Buckethead falta a um concerto no Rock In Rio Lisboa, em 2004, após sair da banda. Alx, no seu desespero, pede conselhos a Joe Satriani, que, por sua vez, lhe aconselha Ron “Bumblefoot”. De Bumblefoot, ainda passa por Dave Navarro (Jane’s Addiction, Red Hot Chilli Peppers). O tempo passava e mais faixas eram gravadas por pessoas diferentes – mas, desta vez, Axl não conseguia acompanhar o avanço tecnológico e os novos métodos de produção – “tenho de me educar a tecnologia que está prestes a redefinir o rock”, dizia na altura o célebre vocalista. A verdade é que, com tanta expectativa e vontade de corresponder, subiu à cabeça de Axl fazer um álbum que mudasse o paradigma do rock e da fusão  de géneros – algo bem compreensível no disco.

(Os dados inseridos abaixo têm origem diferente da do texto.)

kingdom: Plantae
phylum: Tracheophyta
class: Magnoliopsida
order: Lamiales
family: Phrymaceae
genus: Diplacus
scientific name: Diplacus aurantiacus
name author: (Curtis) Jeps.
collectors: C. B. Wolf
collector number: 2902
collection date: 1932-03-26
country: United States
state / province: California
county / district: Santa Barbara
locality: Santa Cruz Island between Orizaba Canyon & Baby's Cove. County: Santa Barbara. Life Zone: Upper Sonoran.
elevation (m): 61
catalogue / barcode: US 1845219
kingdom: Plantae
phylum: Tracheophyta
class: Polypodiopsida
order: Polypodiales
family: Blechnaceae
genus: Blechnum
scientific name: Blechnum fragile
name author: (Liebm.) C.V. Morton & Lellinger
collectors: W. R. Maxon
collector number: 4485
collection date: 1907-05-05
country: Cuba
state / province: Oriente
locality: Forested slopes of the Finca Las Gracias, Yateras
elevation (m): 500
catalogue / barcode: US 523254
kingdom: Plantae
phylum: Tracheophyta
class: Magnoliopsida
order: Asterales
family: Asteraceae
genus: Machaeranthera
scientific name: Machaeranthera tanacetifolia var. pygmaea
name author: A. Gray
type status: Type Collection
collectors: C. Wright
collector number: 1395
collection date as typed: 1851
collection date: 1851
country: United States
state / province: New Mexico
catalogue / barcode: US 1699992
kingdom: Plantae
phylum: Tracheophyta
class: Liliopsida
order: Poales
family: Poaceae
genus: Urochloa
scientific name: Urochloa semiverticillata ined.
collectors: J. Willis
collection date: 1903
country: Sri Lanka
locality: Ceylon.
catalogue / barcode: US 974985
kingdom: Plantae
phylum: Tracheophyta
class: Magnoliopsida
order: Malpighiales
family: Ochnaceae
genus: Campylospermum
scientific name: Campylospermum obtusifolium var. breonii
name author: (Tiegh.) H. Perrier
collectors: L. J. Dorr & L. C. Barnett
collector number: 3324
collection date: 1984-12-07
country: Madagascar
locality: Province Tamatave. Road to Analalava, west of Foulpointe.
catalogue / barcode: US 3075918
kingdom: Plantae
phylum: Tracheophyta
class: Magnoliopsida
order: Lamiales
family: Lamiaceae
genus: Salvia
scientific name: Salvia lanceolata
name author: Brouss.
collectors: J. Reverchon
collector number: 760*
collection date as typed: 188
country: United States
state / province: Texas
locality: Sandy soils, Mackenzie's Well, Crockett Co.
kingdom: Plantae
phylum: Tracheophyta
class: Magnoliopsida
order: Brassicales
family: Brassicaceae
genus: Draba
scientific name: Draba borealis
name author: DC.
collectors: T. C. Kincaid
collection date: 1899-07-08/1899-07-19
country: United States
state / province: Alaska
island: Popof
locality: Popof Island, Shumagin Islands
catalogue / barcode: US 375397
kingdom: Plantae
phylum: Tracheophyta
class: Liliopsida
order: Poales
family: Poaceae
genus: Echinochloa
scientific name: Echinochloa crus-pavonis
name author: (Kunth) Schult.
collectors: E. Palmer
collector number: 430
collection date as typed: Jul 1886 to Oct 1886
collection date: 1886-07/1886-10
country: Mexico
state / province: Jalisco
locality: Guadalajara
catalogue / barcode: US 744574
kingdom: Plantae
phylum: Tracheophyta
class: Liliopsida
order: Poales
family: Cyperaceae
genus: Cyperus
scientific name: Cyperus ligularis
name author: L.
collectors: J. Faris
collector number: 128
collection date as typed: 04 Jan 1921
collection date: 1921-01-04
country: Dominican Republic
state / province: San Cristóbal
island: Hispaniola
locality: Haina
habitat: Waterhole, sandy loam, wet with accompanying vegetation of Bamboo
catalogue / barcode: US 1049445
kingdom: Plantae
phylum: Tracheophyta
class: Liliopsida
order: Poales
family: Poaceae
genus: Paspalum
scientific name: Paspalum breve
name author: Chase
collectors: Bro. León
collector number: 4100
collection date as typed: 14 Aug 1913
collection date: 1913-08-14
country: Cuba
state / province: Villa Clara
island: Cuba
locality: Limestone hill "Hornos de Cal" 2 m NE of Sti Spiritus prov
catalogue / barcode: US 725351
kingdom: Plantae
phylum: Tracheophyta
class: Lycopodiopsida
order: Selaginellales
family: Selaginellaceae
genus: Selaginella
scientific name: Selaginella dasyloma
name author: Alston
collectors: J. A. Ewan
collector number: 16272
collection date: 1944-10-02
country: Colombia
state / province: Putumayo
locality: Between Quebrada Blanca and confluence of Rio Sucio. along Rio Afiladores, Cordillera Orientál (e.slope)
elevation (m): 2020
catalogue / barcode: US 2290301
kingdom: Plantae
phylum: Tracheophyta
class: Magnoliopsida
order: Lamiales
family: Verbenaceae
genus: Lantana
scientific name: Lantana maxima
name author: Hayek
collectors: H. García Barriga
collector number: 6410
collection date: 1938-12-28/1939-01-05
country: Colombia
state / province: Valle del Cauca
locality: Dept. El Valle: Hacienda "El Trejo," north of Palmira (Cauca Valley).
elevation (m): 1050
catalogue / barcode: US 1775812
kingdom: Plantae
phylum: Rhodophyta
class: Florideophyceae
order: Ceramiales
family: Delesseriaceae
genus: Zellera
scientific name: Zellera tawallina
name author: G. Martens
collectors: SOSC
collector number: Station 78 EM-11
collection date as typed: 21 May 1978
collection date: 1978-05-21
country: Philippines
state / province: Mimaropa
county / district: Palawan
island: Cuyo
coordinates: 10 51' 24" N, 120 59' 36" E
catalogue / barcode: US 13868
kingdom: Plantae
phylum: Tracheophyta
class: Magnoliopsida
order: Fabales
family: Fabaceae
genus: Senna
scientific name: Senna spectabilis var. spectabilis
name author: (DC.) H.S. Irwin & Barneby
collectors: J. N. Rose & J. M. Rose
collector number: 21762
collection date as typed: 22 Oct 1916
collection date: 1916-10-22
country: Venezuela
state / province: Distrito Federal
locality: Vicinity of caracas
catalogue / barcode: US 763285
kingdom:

Em Novembro de 2008, Chinese Democracy é lançado. Torna-se num sucesso de vendas, com mais de 200 mil cópias vendidas na primeira semana, mas mal amada pela crítica. Enquanto a Rolling Stone considerou um disco “grandioso, variado, pensado e explosivo”, a Slant Magazine sublinha que o disco “é a realização da visão de Axl Rose, não necessariamente boa: a responsabilidade pelo sucesso ou o falhanço do disco descansa sobre os ombros do vocalista”.

Quer se odeia ou quer se ame, Chinese Democracy marcou uma caminhada importante para Axl, pois afectou a noção de banda para Axl. Buckethead é melhor que Slash, mas Slash é Guns N’ roses: afinal, o que seria dos Smiths sem Morrissey e Marr? Ou de uns Beatles sem McCartney ou Lennon?